Is Prince Harry's gloss shiny enough to sustain the momentum of the Games' continuation and growth? Or will they struggle once commercial realities come into play and the novelty fades away?
The Invictus Games, which came to a close on Sunday evening, with a concert at the Queen Elizabeth Olympic Park in front of a sell-out crowd of 26,000 people, were an undeniable success. The Games saw over 400 injured military personnel and veterans taking part across nine disciplines.
Teams travelled from 13 countries including the US, Afghanistan, New Zealand and across Europe to take part in the Paralympics-style championships.
The chief architect of this spectacle of sport was, of course, Prince Harry, who celebrated his 30th birthday at the closing ceremony.
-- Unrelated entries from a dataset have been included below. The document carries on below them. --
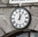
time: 12:05
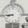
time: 8:45
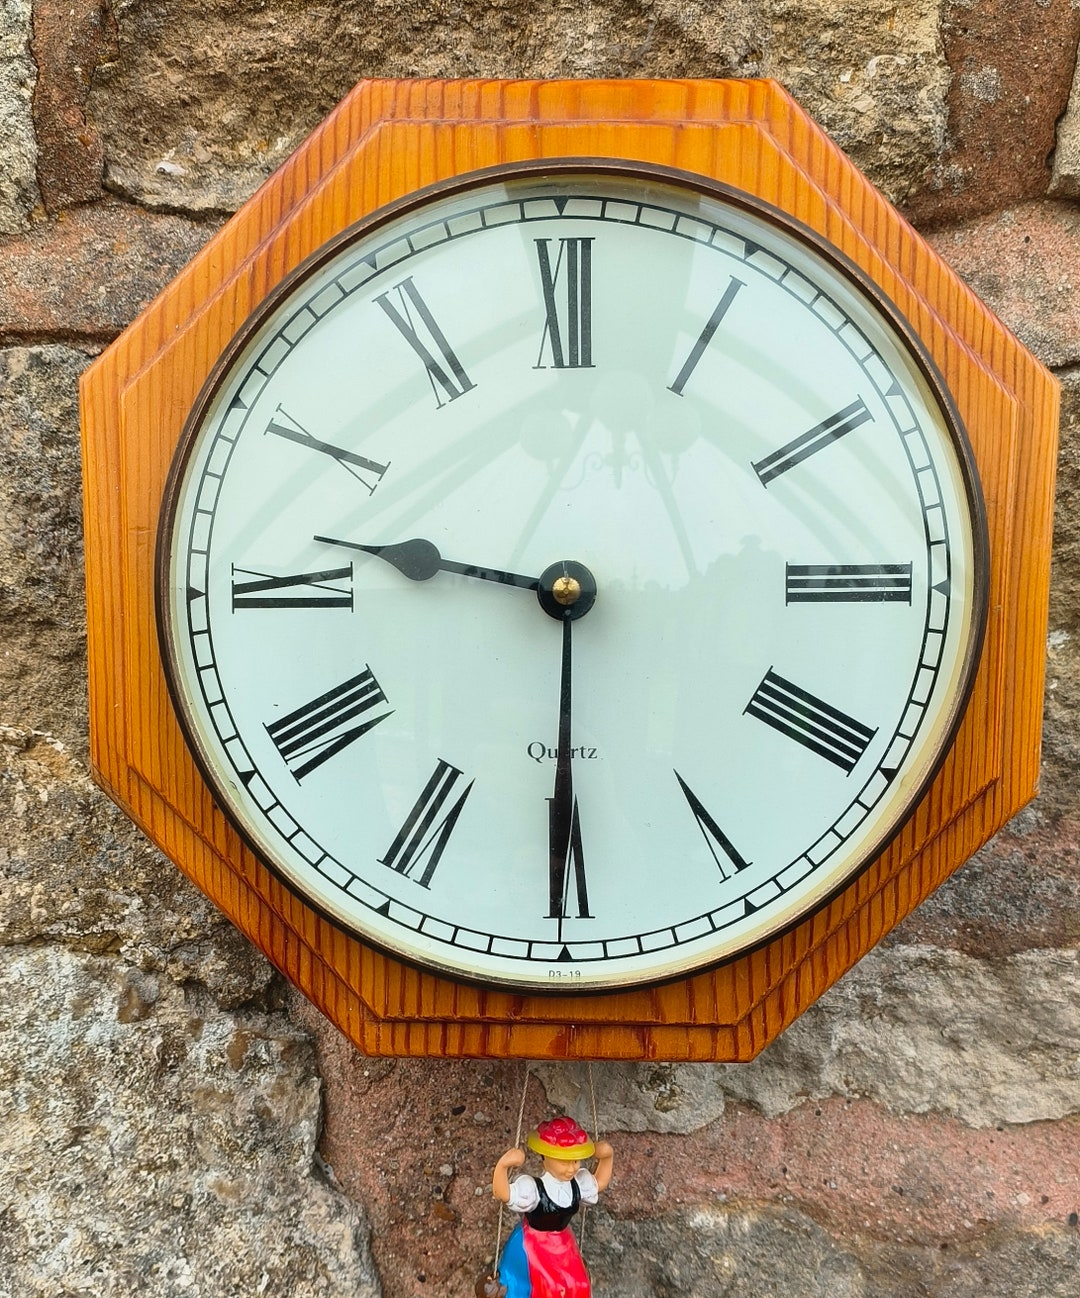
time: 9:30
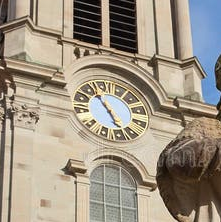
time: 4:54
Throughout the competition, Harry demonstrated the charisma that made an event so close to his heart possible.
Harry had a vision for the Games: he wanted to help those who'd been injured and had served their countries in war. Enthused by the success of the Olympics and the Warrior Games in the US, Harry turned to some of those behind London 2012 for help. The results speak for themselves. The Invictus Games are clearly an event that everyone who was involved in organising can be proud of.
Any new event, the Invictus Games being one, typically struggles in its first year. Challenges range from difficulties in securing funding or sponsorship to problems finding participants and getting the media interested in talking about the event. It can often take at least a year or two for an event to find its feet and become successful in one or all of these areas.
Harry's involvement and influence (and the involvement of the great and the good around him) clearly helped the Invictus Games overcome these traditional hurdles - and rightly so.
How long this can be sustained for, though, remains to be seen. I hope the Games become a regular feature and I hope that they grow. It will be interesting to see whether Harry's involvement continues to pull in the favours, access and sponsors over time.
It seems likely that it will. But if it doesn't, let's hope that the benefit so clearly gained by those competing and involved is enough to secure the future of the Games and to keep them growing.
Maybe these Games, and their noble objectives, can serve to benefit all events with similar aims for difference causes. At the very least, they show local authorities and sponsors what's possible in such a short space of time when people get behind an idea and find ways around bureaucracy and red tape.
In my experience of organising events of a similar scale, the hardest part is either to convince people to part with cash or grant permission for the event to go ahead. Let's hope Harry's vision can help many more events with both.